(The input):
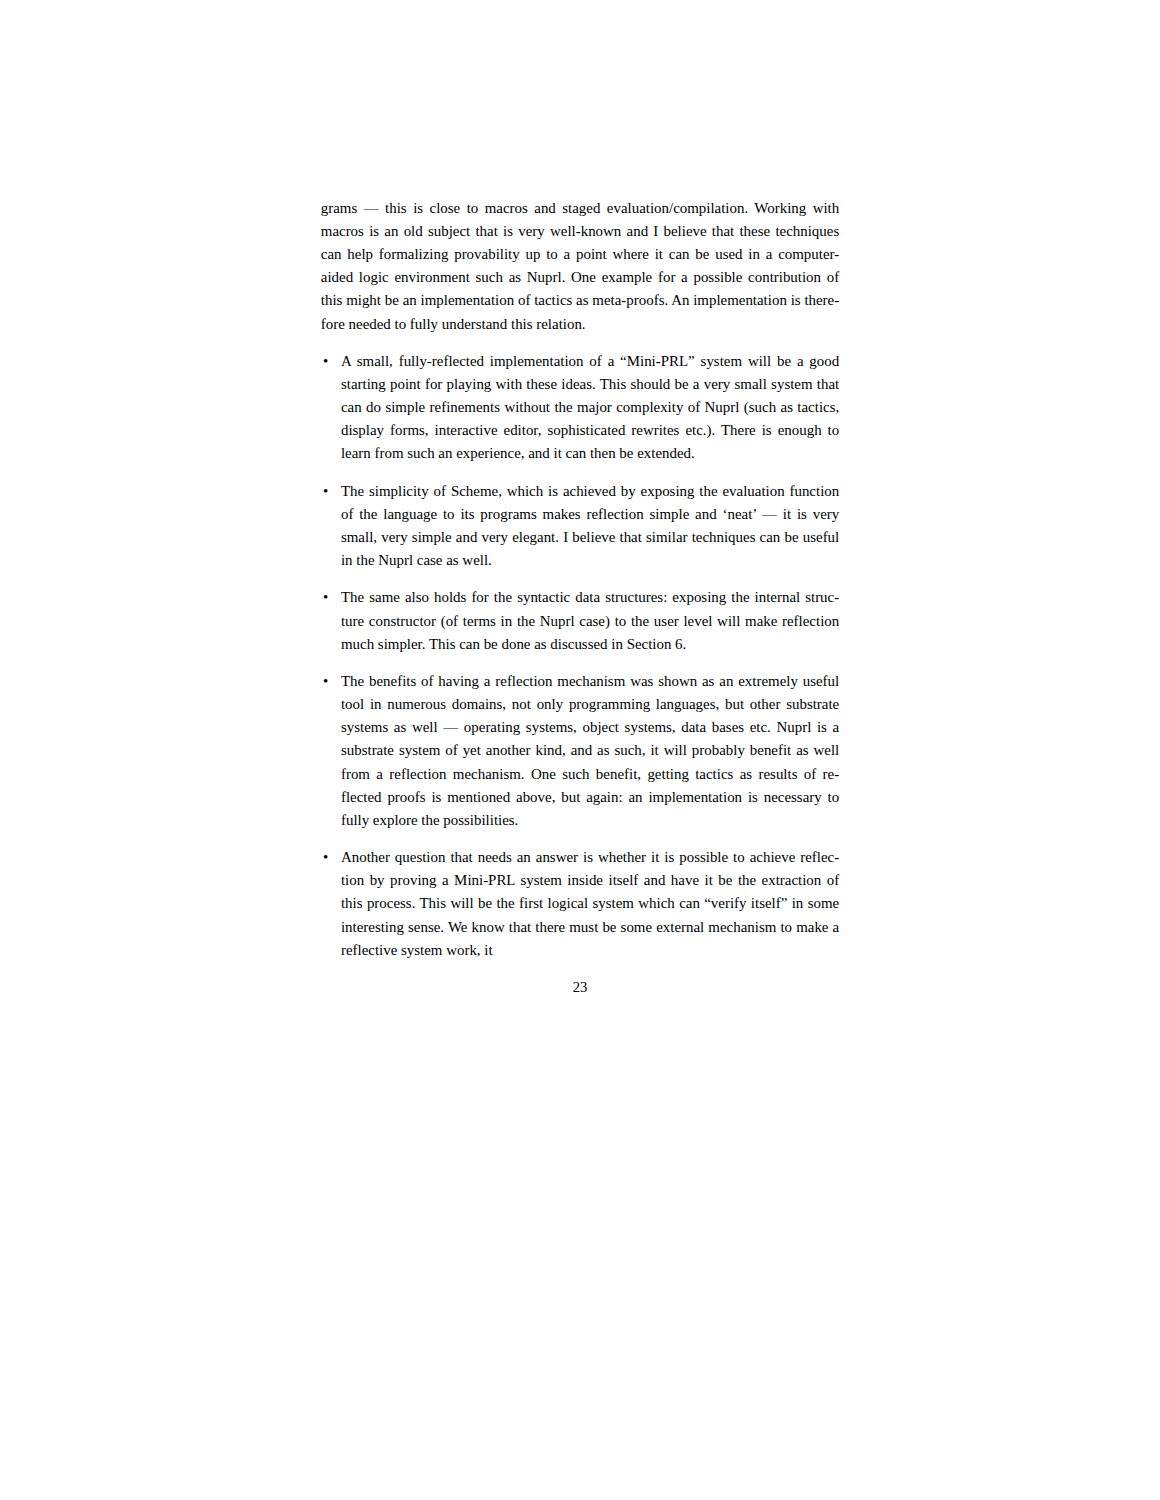grams — this is close to macros and staged evaluation/compilation. Working with macros is an old subject that is very well-known and I believe that these techniques can help formalizing provability up to a point where it can be used in a computer-aided logic environment such as Nuprl. One example for a possible contribution of this might be an implementation of tactics as meta-proofs. An implementation is therefore needed to fully understand this relation.
A small, fully-reflected implementation of a “Mini-PRL” system will be a good starting point for playing with these ideas. This should be a very small system that can do simple refinements without the major complexity of Nuprl (such as tactics, display forms, interactive editor, sophisticated rewrites etc.). There is enough to learn from such an experience, and it can then be extended.
The simplicity of Scheme, which is achieved by exposing the evaluation function of the language to its programs makes reflection simple and ‘neat’ — it is very small, very simple and very elegant. I believe that similar techniques can be useful in the Nuprl case as well.
The same also holds for the syntactic data structures: exposing the internal structure constructor (of terms in the Nuprl case) to the user level will make reflection much simpler. This can be done as discussed in Section 6.
The benefits of having a reflection mechanism was shown as an extremely useful tool in numerous domains, not only programming languages, but other substrate systems as well — operating systems, object systems, data bases etc. Nuprl is a substrate system of yet another kind, and as such, it will probably benefit as well from a reflection mechanism. One such benefit, getting tactics as results of reflected proofs is mentioned above, but again: an implementation is necessary to fully explore the possibilities.
Another question that needs an answer is whether it is possible to achieve reflection by proving a Mini-PRL system inside itself and have it be the extraction of this process. This will be the first logical system which can “verify itself” in some interesting sense. We know that there must be some external mechanism to make a reflective system work, it
23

(What the exercise asks): All of the entries, apart from the pictures, must be returned exactly.

(Your solution):
grams — this is close to macros and staged evaluation/compilation. Working with macros is an old subject that is very well-known and I believe that these techniques can help formalizing provability up to a point where it can be used in a computer-aided logic environment such as Nuprl. One example for a possible contribution of this might be an implementation of tactics as meta-proofs. An implementation is therefore needed to fully understand this relation.
A small, fully-reflected implementation of a “Mini-PRL” system will be a good starting point for playing with these ideas. This should be a very small system that can do simple refinements without the major complexity of Nuprl (such as tactics, display forms, interactive editor, sophisticated rewrites etc.). There is enough to learn from such an experience, and it can then be extended.
The simplicity of Scheme, which is achieved by exposing the evaluation function of the language to its programs makes reflection simple and ‘neat’ — it is very small, very simple and very elegant. I believe that similar techniques can be useful in the Nuprl case as well.
The same also holds for the syntactic data structures: exposing the internal structure constructor (of terms in the Nuprl case) to the user level will make reflection much simpler. This can be done as discussed in Section 6.
The benefits of having a reflection mechanism was shown as an extremely useful tool in numerous domains, not only programming languages, but other substrate systems as well — operating systems, object systems, data bases etc. Nuprl is a substrate system of yet another kind, and as such, it will probably benefit as well from a reflection mechanism. One such benefit, getting tactics as results of reflected proofs is mentioned above, but again: an implementation is necessary to fully explore the possibilities.
Another question that needs an answer is whether it is possible to achieve reflection by proving a Mini-PRL system inside itself and have it be the extraction of this process. This will be the first logical system which can “verify itself” in some interesting sense. We know that there must be some external mechanism to make a reflective system work, it
23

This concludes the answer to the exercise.